BusinessCardParser

This BusinessCardParser command line utility parses the results of an optical character recognition (OCR) component in order to extract the name, phone number, and email address from the processed business card image.

Usage Instructions:

Basic Installation & Setup

git clone https://github.com/Starstorm/BusinessCardParser.git
cd BusinessCardParser
python setup.py install
cd BusinessCardParser

Usage Guide

To extract the contact info from the three examples provided:

python BusinessCardParser.py -f ../examples/example_1.txt
python BusinessCardParser.py -f ../examples/example_2.txt
python BusinessCardParser.py -f ../examples/example_3.txt

If you'd prefer to manually enter your text, you can do that as well:

python BusinessCardParser.py -t "Business Cart Text...."

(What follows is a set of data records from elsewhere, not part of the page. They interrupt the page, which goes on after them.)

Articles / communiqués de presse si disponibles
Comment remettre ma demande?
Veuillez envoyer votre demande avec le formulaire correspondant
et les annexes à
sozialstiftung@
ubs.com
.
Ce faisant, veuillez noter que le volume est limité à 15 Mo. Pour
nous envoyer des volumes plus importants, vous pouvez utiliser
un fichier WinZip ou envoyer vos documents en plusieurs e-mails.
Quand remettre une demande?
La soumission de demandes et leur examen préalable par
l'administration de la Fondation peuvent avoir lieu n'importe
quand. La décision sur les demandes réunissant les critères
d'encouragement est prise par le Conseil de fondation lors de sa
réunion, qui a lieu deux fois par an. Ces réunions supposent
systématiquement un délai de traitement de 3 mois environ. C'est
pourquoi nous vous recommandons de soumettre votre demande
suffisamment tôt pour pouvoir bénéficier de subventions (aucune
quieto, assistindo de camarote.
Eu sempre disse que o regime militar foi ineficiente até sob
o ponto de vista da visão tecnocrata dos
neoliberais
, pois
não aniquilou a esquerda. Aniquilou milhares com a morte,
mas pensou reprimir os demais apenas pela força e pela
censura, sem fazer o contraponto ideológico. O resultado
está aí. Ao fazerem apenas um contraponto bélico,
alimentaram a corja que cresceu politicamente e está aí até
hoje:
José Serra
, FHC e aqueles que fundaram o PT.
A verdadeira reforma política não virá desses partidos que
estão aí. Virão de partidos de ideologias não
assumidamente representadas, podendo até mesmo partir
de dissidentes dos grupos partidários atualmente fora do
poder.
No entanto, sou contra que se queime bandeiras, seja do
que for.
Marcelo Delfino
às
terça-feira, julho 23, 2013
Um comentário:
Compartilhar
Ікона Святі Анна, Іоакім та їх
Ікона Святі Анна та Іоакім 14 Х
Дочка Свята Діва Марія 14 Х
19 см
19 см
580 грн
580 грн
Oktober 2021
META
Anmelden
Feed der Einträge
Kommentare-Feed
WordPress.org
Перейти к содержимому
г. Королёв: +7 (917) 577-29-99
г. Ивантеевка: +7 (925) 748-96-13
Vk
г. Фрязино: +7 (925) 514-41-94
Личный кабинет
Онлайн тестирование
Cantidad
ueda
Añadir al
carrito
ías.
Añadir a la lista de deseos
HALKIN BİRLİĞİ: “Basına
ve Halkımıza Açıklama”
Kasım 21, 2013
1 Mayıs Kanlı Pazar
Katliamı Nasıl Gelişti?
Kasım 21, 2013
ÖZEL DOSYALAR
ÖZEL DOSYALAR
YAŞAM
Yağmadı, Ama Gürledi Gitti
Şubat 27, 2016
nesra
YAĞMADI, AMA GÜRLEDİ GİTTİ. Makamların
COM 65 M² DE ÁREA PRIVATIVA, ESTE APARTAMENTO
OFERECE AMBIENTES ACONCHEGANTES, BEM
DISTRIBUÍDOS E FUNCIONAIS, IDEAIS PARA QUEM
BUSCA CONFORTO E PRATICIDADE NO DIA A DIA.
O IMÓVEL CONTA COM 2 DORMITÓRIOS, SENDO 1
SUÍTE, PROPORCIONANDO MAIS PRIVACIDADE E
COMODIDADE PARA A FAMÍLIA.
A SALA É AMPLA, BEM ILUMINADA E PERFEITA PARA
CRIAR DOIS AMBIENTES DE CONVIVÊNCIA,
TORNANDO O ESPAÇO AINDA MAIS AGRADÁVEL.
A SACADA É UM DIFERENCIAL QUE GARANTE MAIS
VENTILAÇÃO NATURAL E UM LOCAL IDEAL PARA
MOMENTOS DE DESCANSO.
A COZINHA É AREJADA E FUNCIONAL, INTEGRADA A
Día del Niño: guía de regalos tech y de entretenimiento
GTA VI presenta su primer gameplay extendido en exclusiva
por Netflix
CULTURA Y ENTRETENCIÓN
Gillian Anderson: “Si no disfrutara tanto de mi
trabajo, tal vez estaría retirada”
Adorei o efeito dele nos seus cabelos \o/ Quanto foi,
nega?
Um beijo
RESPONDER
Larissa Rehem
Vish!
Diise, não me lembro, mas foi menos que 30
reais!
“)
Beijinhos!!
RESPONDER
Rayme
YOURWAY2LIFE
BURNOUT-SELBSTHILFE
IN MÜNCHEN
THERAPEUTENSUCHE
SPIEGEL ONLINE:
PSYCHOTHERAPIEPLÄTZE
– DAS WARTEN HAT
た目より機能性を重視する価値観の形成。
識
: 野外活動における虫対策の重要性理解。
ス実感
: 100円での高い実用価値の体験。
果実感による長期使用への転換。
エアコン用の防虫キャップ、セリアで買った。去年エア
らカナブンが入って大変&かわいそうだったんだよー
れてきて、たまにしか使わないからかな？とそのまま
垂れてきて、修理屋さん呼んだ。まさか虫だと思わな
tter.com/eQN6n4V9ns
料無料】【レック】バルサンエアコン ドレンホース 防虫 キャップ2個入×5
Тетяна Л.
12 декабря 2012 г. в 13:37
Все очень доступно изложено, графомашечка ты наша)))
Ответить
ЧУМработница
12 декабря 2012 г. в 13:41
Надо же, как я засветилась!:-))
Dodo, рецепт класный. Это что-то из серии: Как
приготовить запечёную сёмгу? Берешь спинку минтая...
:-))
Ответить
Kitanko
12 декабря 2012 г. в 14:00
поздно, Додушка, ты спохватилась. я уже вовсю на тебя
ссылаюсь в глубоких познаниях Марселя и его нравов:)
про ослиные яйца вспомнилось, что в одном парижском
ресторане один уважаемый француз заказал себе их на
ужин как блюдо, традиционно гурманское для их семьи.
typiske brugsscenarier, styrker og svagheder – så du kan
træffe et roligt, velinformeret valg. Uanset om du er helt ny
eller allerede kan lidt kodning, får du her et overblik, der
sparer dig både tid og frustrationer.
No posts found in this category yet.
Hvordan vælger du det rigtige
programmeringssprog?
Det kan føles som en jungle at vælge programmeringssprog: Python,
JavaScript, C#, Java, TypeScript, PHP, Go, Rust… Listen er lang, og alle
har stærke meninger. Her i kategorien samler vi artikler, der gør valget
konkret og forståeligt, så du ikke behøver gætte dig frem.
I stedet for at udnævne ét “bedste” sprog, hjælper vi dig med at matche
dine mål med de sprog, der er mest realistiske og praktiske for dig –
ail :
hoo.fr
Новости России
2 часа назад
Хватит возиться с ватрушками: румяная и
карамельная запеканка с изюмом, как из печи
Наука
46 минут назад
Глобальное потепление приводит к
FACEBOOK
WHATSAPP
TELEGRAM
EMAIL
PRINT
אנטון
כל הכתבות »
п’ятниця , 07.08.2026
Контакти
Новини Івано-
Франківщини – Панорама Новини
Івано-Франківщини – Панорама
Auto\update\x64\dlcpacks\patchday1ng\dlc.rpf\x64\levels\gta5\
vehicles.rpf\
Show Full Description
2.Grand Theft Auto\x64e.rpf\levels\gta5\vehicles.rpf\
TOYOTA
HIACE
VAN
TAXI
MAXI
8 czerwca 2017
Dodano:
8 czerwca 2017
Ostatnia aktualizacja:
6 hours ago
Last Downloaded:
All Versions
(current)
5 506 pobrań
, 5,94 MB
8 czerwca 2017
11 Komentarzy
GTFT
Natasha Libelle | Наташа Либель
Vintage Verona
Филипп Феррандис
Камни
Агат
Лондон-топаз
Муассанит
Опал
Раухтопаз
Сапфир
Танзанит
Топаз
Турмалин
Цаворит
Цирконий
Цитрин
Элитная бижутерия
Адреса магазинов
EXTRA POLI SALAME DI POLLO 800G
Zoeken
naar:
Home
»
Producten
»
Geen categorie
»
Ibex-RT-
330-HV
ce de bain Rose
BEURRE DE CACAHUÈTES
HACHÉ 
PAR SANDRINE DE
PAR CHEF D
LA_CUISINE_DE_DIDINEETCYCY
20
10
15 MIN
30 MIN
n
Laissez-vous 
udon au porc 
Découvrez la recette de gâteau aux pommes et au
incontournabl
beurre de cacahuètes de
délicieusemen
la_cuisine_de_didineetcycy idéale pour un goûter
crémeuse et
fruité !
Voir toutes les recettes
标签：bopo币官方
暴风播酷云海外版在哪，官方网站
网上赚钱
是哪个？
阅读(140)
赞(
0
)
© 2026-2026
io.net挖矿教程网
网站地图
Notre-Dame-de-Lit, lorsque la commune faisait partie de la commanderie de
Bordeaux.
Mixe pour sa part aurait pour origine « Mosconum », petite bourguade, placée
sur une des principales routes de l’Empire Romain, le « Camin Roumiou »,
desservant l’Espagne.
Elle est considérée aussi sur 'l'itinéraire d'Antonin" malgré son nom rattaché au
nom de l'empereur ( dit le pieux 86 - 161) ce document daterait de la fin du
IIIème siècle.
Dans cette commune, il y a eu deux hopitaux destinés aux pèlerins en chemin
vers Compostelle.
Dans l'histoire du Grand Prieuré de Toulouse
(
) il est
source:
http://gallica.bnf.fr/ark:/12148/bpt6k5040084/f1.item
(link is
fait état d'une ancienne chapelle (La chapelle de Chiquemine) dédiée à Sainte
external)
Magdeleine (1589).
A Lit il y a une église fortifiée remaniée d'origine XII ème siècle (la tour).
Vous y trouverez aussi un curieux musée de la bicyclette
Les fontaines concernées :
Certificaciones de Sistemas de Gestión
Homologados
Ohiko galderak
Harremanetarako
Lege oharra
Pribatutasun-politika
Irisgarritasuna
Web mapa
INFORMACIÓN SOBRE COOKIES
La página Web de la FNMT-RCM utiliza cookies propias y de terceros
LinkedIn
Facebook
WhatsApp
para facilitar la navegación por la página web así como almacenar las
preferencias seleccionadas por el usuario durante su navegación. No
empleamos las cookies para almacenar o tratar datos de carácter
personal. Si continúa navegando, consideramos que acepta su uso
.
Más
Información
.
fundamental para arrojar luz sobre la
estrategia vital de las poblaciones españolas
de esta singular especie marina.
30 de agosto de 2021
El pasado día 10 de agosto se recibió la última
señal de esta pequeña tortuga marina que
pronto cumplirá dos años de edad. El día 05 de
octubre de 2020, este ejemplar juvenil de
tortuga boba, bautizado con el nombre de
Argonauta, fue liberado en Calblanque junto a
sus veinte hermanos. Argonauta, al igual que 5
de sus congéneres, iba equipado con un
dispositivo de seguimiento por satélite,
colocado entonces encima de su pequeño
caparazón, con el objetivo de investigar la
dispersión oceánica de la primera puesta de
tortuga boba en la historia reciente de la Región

However, please note that the name parser can get confused without newline characters.

You can send the output to a file rather tha on-screen, if you prefer:

python BusinessCardParser.py -f ../examples/example_1.txt -o output_card_data.txt

Testing

There is a basic unit test in the folder "tests". To utilize it, first go to the "tests" directory instead of the BusinessCardParser directory. Once there, enter the following command:

python -m unittest testing.py

If it gives you an error that ends with "ModuleNotFoundError: No module named 'testing'" it means that you are not in the correct directory.

Josh's Notes

So there were a few points to bring up. First and foremost, I was restricted by the interface requirements in terms of making this card reader better. My selection method for name/phone/email is inherently imperfect: it only finds the "top" element if there are multiple matches because there is no specification as to what the preference would be if there are two or more matches. Were the interface to allow it, a superior approach would be to have "Name_1", "Name_2", "Home Phone", "Cell Phone", "Home Email", "Work Email", etc.

Also, I added an extra capability - not only can the command line tool accept raw text, it'll also read text from a file. This should allow it an easier time functioning with newline characters especially.